A conceptual hierarchy is the layered organization of knowledge in which higher-level concepts are built up from simpler, more basic ones. The idea comes from Ayn Rand’s Objectivist epistemology, which CF adopts and folds into its own account of how learning works. Because a person can only actively hold a few ideas in conscious attention at once (roughly seven), grasping anything complex requires integrating several simpler ideas into one conceptual unit that can then be treated as a single item. Doing this repeatedly, across many layers, is how one builds up to advanced ideas.
CF’s distinctive use of the hierarchy is practical, about learning order and error-correction.
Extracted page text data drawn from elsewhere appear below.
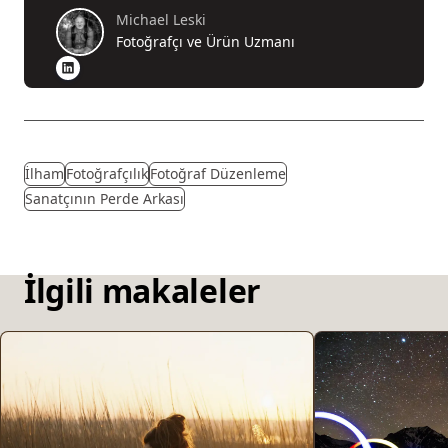
Michael Leski
Fotoğrafçı ve Ürün Uzmanı
İlham
Fotoğrafçılık
Fotoğraf Düzenleme
Sanatçının Perde Arkası
İlgili makaleler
Each layer caps the next: your skill at a topic cannot reliably exceed your skill at its prerequisites, so a weak lower layer limits everything above it. CF notes that errors at high levels are frequently caused by shaky prerequisites many layers down, so a mistake is a cue to review and repair the foundation rather than patch the symptom. It also warns that there are multiple valid routes up the same hierarchy, so a specific prerequisite can often be worked around, though piling up too many independent workarounds is dangerous.
This connects to cargo culting: holding a high-level idea without the supporting layers yields imitation without genuine understanding. CF therefore favors cycling between advanced topics and their prerequisites instead of mastering each layer to completion before moving up. The hierarchy of concepts parallels CF’s broader hierarchy of ideas, applying the same layered-dependency logic to how knowledge is structured and acquired.